Turn the lines below into a JSON list of strings, one string for each line, with blank lines left out. Don't include the pictures.

-*-*-

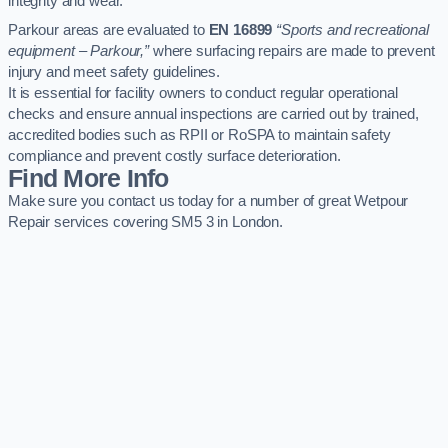
integrity and wear.
Parkour areas are evaluated to
EN 16899
“Sports and recreational
equipment – Parkour,”
where surfacing repairs are made to prevent
injury and meet safety guidelines.
It is essential for facility owners to conduct regular operational
checks and ensure annual inspections are carried out by trained,
accredited bodies such as RPII or RoSPA to maintain safety
compliance and prevent costly surface deterioration.
Find More Info
Make sure you contact us today for a number of great Wetpour
Repair services covering SM5 3 in London.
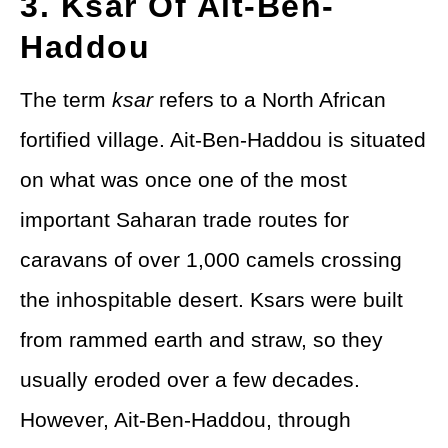
3. Ksar Of Ait-Ben-
Haddou
The term
ksar
refers to a North African
fortified village. Ait-Ben-Haddou is situated
on what was once one of the most
important Saharan trade routes for
caravans of over 1,000 camels crossing
the inhospitable desert. Ksars were built
from rammed earth and straw, so they
usually eroded over a few decades.
However, Ait-Ben-Haddou, through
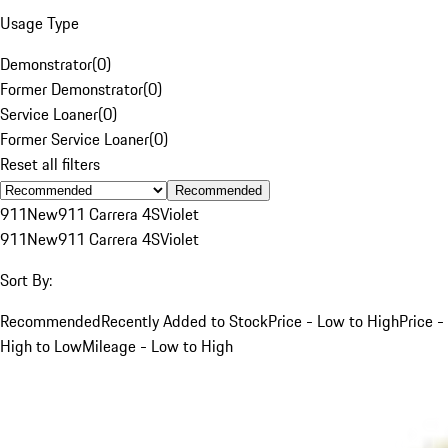
Usage Type
Demonstrator
(
0
)
Former Demonstrator
(
0
)
Service Loaner
(
0
)
Former Service Loaner
(
0
)
Reset all filters
Recommended
911
New
911 Carrera 4S
Violet
911
New
911 Carrera 4S
Violet
Sort By:
Recommended
Recently Added to Stock
Price - Low to High
Price -
High to Low
Mileage - Low to High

-*-*-

▶ The answer:
[
  "integrity and wear.",
  "Parkour areas are evaluated to",
  "EN 16899",
  "“Sports and recreational",
  "equipment – Parkour,”",
  "where surfacing repairs are made to prevent",
  "injury and meet safety guidelines.",
  "It is essential for facility owners to conduct regular operational",
  "checks and ensure annual inspections are carried out by trained,",
  "accredited bodies such as RPII or RoSPA to maintain safety",
  "compliance and prevent costly surface deterioration.",
  "Find More Info",
  "Make sure you contact us today for a number of great Wetpour",
  "Repair services covering SM5 3 in London.",
  "3. Ksar Of Ait-Ben-",
  "Haddou",
  "The term",
  "ksar",
  "refers to a North African",
  "fortified village. Ait-Ben-Haddou is situated",
  "on what was once one of the most",
  "important Saharan trade routes for",
  "caravans of over 1,000 camels crossing",
  "the inhospitable desert. Ksars were built",
  "from rammed earth and straw, so they",
  "usually eroded over a few decades.",
  "However, Ait-Ben-Haddou, through",
  "Usage Type",
  "Demonstrator",
  "(",
  "0",
  ")",
  "Former Demonstrator",
  "(",
  "0",
  ")",
  "Service Loaner",
  "(",
  "0",
  ")",
  "Former Service Loaner",
  "(",
  "0",
  ")",
  "Reset all filters",
  "Recommended",
  "911",
  "New",
  "911 Carrera 4S",
  "Violet",
  "911",
  "New",
  "911 Carrera 4S",
  "Violet",
  "Sort By:",
  "Recommended",
  "Recently Added to Stock",
  "Price - Low to High",
  "Price -",
  "High to Low",
  "Mileage - Low to High"
]